The water buffaloes surprised me. Like something in a photo from Cambodia or China, but not in the countryside of Campania.

But there they are, and have been for centuries. One theory says they came to Italy with Goth invaders about 1,500 years ago. Others suggest Arabs brought them to Sicily, and the Normans spread them to the southern mainland. And some think they are native to the area. However they got there, I’m glad they did.

Initially used as draft animals, there are some references to cheese products from the buffalo’s rich milk as early as the twelfth century. The mozzarella di bufala we know today came to prominence in southern Italy 200 to 300 years ago. When I spent a few weeks in Sorrento, I was told that only cheese made from buffalo milk can be labeled ‘mozzarella’ in that part of Italy.

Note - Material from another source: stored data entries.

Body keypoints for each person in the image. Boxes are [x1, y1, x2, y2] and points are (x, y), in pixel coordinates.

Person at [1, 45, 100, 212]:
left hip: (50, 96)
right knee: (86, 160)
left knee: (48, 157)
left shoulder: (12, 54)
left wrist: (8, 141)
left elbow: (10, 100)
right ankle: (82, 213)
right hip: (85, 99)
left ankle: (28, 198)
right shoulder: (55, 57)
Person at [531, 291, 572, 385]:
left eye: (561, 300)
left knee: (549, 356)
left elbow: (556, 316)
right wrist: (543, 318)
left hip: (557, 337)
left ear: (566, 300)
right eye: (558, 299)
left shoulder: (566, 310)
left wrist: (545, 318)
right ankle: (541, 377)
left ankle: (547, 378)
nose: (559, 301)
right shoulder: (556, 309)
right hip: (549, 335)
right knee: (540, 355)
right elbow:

Fresh mozzarella, those soft bright white balls, must be kept in a ‘broth’ and is very perishable, so should be used quickly. While mozzarella can be made from cows’ milk (and unless it is labeled ‘di bufala’, it probably is), the buffalo version is much richer and more flavorful.

The most familiar use of mozzarella di bufala, for tourists in Italy, is the ubiquitous Caprese salad: Alternating slices of fresh tomatoes and creamy cheese, interlaced with fresh leaves of basil, and drizzled with olive oil and balsamic vinegar. Perfetto!

Though both are called mozzarella, the fresh version seems to have no relationship to the shredded dry cheese melted on pizza all over America. For a real treat, use some thinly sliced fresh mozzarella next time you make a pizza, or top your next baked pasta dish with it during the last few minutes of cooking.

If you make the mistake I did in Italy, and call it mozzarella di “bufalo” the Italians will laugh. Everyone knows it is “di bufala” and if you try to get milk from a “bufalo” you’ll be in trouble.

Ready to try cooking with fresh mozzarella? In 2009, Alanna Kellogg (www.blogher.com) posted ten recipes here: http://www.blogher.com/ten-summer-recipes-fresh-mozzeralla.  Put one together today, and as you eat it, imagine you are in the Italian south, eating lunch on your terrace with a warm breeze carrying the fragrance of basil and oregano. Salute!